Ribamar Queiroz passou por uma situação semelhante. Após um acidente de moto no fim do ano passado, ele foi atendido no Hospital Walfredo Gurgel. Como se sabe, o Walfredo Gurgel apenas "estabiliza" o paciente e, caso seja necessário uma cirurgia corretiva, há o remanejamento para um hospital conveniado. Esse remanejamento, teoricamente, deveria ser feito pelo SUS. Todavia, a fila é longa, sempre beira o número de 200 pessoas em espera. Quando o paciente não quer esperar, há a captação para cirurgia "por DPVAT".
Foi o que aconteceu com Ribamar. Ele esperou por 15 dias e, por meio de um amigo, ficou sabendo que hospitais particulares faziam a cirurgia através do seguro.
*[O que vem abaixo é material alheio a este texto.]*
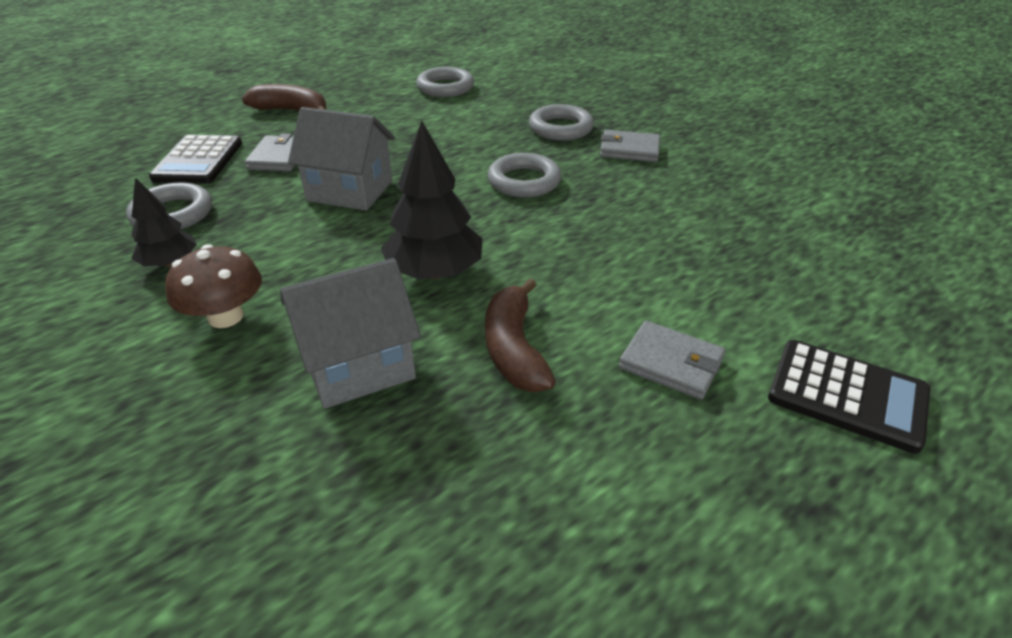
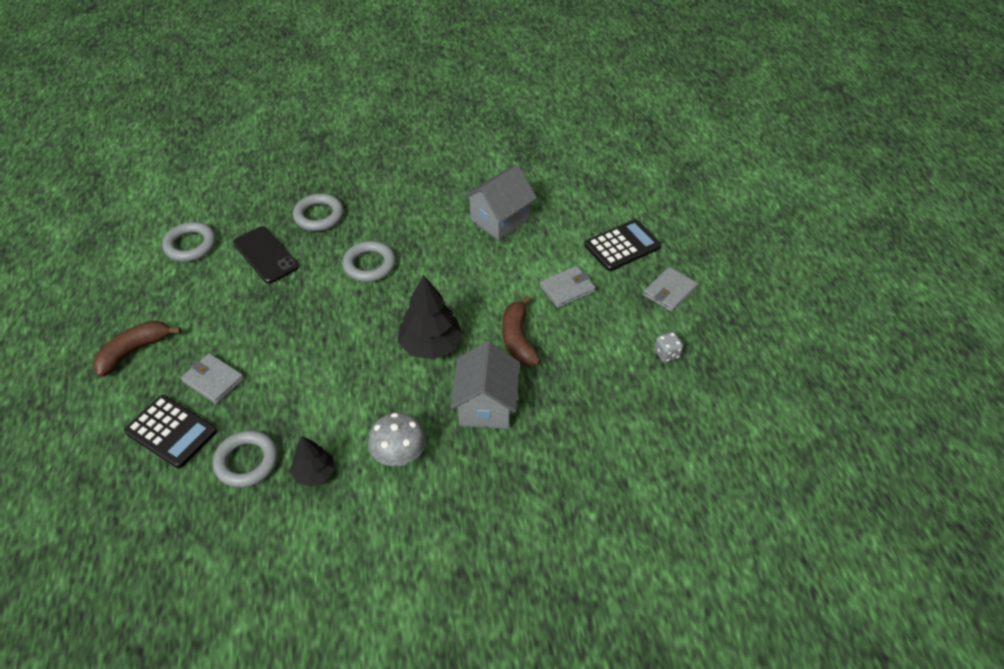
camera: 60 degrees left, 10 degrees up
(226, 317) = (399, 454): brown mushroom -> grey mushroom
(350, 191) = (303, 354): grey house -> grey house (500, 219)
(472, 122) = (266, 255): none -> black phone
(514, 349) = (518, 339): brown banana -> brown banana turned 60 degrees clockwise
(629, 150) = (377, 200): grey wallet -> grey wallet (669, 291)
(660, 582) = (666, 354): none -> grey dice

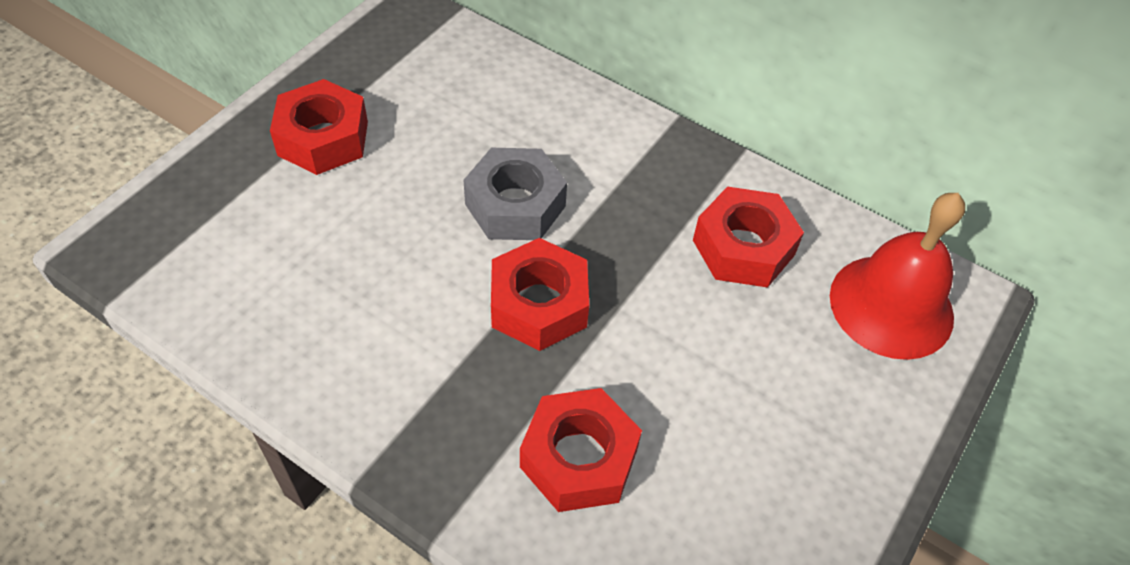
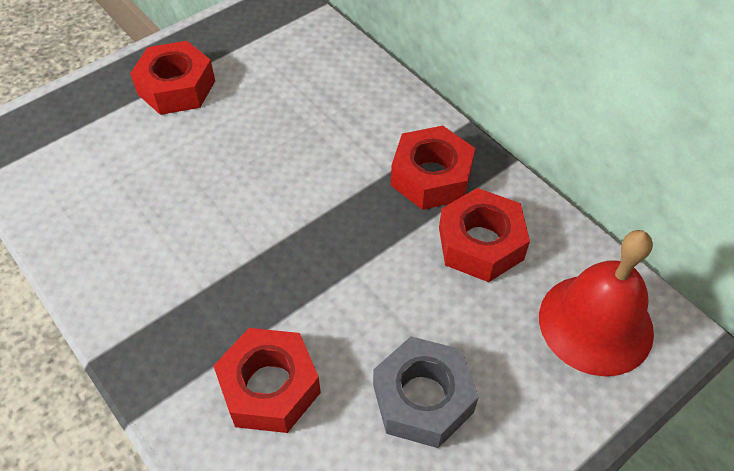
camera: 20 degrees right, 0 degrees up
(515, 205) = (303, 168): grey nut -> grey nut (423, 398)
(539, 304) = (289, 253): red nut -> red nut (431, 177)

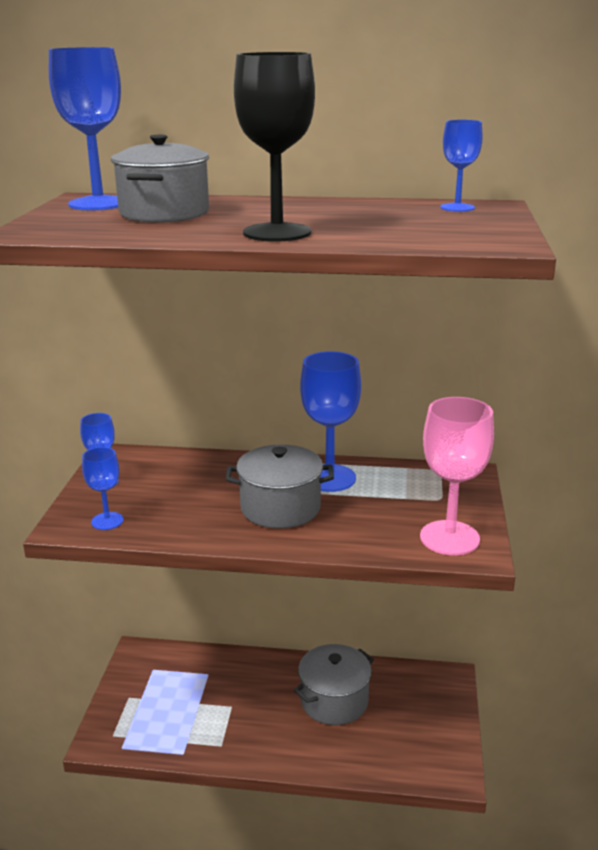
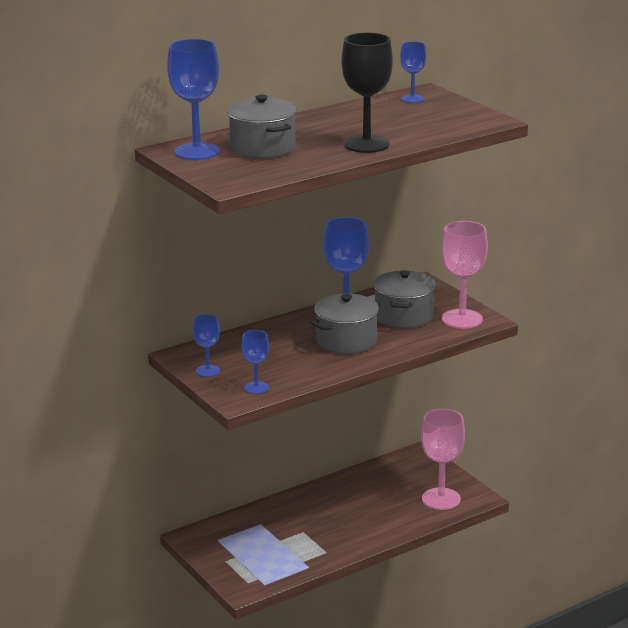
camera: 40 degrees left, 0 degrees up
(334, 701) = (364, 498): grey pot -> grey pot (404, 316)
(410, 750) = (441, 499): none -> pink goblet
Chegando a um deles, Ribamar foi enviado para um funcionário específico que dá início ao procedimento. Para conseguir a cirurgia, Ribamar precisou assinar uma procuração, dentro do Hospital, dando poderes a um funcionário de uma corretora de seguros realizar a representação junto às consorciadas do seguro e para abrir uma conta na Caixa Econômica Federal no nome do paciente. Dessa forma, a corretora de seguro recebe o valor da cirurgia e repassa para o Hospital. Obviamente, a corretora cobra uma porcentagem do pagamento.
A disputa pelo mercado de indenizações é tão intensa que Ribamar se viu numa situação curiosa. A cirurgia no antebraço esquerdo custou R$ 2,6 mil, de acordo com o hospital. Esse é o máximo que o DPVAT paga por despesas médico-hospitalares. Após um mês da cirurgia, ele foi chamado novamente e informado que tinha "um dinheiro" para receber. Ao chegar à Caixa Econômica, percebeu que havia recebido mais R$ 2,6 mil, dos quais a metade, havia sido sacada pela seguradora. "Eles primeiro me disseram que seria 20% e no final tiraram a metade", reclama. Ainda assim, sem entender o que acontecia, Ribamar recebeu uma ligação de outra corretora. "Eles disseram que eu poderia receber mais R$ 13,5 mil e eu assinei outros papéis para eles", relata. Trata-se da indenização por invalidez parcial.
A partir do caso de Ribamar, podemos entender a posição da Seguradora Líder, ao não recomendar a assinatura de procurações e nem o uso de intermediários (embora a empresa garanta que não há ilegalidade na prática, é bom ressaltar mais uma vez). Ribamar Queiroz afirma que não leu tudo o que assinou. Ele não soube, no momento, o quanto a procuração utilizada era ampla. Ela dava direito, por exemplo, ao procurador retirar dinheiro da sua conta sem avisá-lo. A procuração, de acordo com o texto ao qual a TRIBUNA DO NORTE teve acesso, tem validade de 12 meses. Não é de se estranhar que metade da indenização tenha sido cobrada pela corretora sem aviso prévio.
Nem todos aceitam
Robson Pereira da Conceição passou pelos mesmos caminhos de Ribamar Queiroz. Com uma diferença: achou estranha a forma utilizada para fazer a cirurgia. Como precisava do procedimento médico, ele assinou todos os papéis e, pouco tempo depois, cancelou a procuração, para dar início ao processo do seguro sozinho. Assim, comprou uma briga com hospitais, corretora de seguros e com a Caixa Econômica Federal.
"Não entendo como se utiliza uma procuração tão ampla para fazer uma cirurgia em uma pessoa. Além disso, é preciso dizer que as pessoas que assinam estão em um estágio de fragilidade muito grande", explica o seu ponto de vista. Após cancelar a procuração, Robson foi até o Ministério Público Federal, fez boletim de ocorrência para denunciar o que acredita ser uma prática abusiva. Atualmente, ele tenta obter os documentos necessários na Justiça para conseguir sozinho o seguro DPVAT e pagar a conta do hospital.